After Romans named them after their deities according to the planets, Greek and other ancient cultures also named the days of the weeks after their own gods associated with each other.

Here are the mythological theories and concepts behind the names of the days of the week.

1. Monday

Monday is the first day of a week in the Gregorian calendar. According to the Roman mythology Monday was named after the moon goddess. In Roman mythology Luna was a embodiment of moon and a companion of sun god Sol. Monday was known as ‘the day of the moon’, that’s how it became Monday. In Norse mythology Monday came from Old English “Mōnandæg”, named after Máni, the Norse personification of the moon known as the brother of sunna, the sun goddess in Norse mythology.

2. Tuesday

Tuesday came from Old English tiwesdæg which means ‘Tiw’s day’. Tiw was the god of war and the sky. He resembles the Norse god Tyr. Tiw was one of the sons of Odin, the supreme Norse deity.

In Latin, Tuesday is dies Martis which is named after Mars, the Roman god of war. In Greek, it is named after their god Ares, the Greek god of war.
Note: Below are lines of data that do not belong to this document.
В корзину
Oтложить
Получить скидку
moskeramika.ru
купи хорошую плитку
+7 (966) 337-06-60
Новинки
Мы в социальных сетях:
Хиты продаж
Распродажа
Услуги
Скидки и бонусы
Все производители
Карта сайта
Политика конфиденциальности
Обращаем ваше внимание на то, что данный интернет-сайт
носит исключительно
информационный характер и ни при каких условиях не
Tuesday was named after the planet Mars and known as the “day of Mars”.

3. Wednesday

Wednesday came from the old English “Wōdnesdæg”. It is known as the Woden’s day. Woden was the big guy of Germanic mythology, the creator of the universe and master of hunting and war. Woden was similar to the Norse god Odin. Odin was the creator and father of all gods. So, In Norse mythology, this day has been named after Odin. However in Latin Wednesday is dies Mercurii, named after the Roman god Mercury who was a messenger god.

4. Thursday

Thursday came from the old English “Þūnresdæg”, means “Thor’s day”. Thor was the Norse god of thunder, strength, and protection. According to the Romans, Thursday came from Jupiter, similar to the Norse mythology. Jupiter was the god of sky and thunder.

5. Friday

Friday, in Latin diēs Veneris, comes from the old English word “Frīgedæg” or “Frige day”. This day was named after Frigg, the wife of Odin and queen of the gods who embodied love, beauty and prosperity. Some say her name was Frigg and some say Freya, others say Frigg and Freya were two separate goddesses. However she was equated with the Roman goddess Venus who was the embodiment of love, beauty and fertility.

6. Saturday

Saturday came from the old English “Sæturnesdæg”, refers to the “Saturn’s day”. Saturn was the Roman harvest god, equivalent to the Germanic deity Saetere, who was a harvester of people. In many Roman languages this day is named after their religious term sábado or in Hebrew shabbat, known in english “the sabbath day”.

7. Sunday

Sunday comes from old English “Sunnandæg”, named after the sun. Many ancient cultures have worshipped the sun and sun gods. Sunday means “the day of the sun”. Sol Invictus was the Roman sun god. Sunday was named after him in Roman mythology.

Each god and goddess in ancient periods impersonated an individual planet. That’s how the Romans, Greeks and other ancient people named the days after their deities following the Babylonians.

Though there are different concepts in different cultures in naming the days of the week, but the rudiments came from the ancient Babylonians. It had different histories through different era and culture. However the main concepts behind the names have been quite similar to each other. The ancient people prefigured the week from the idea of creation, gods, heavens and planets. These names has been transformed in new words in English. Modern English has alternated the names from old English. Thus we have our seven day week.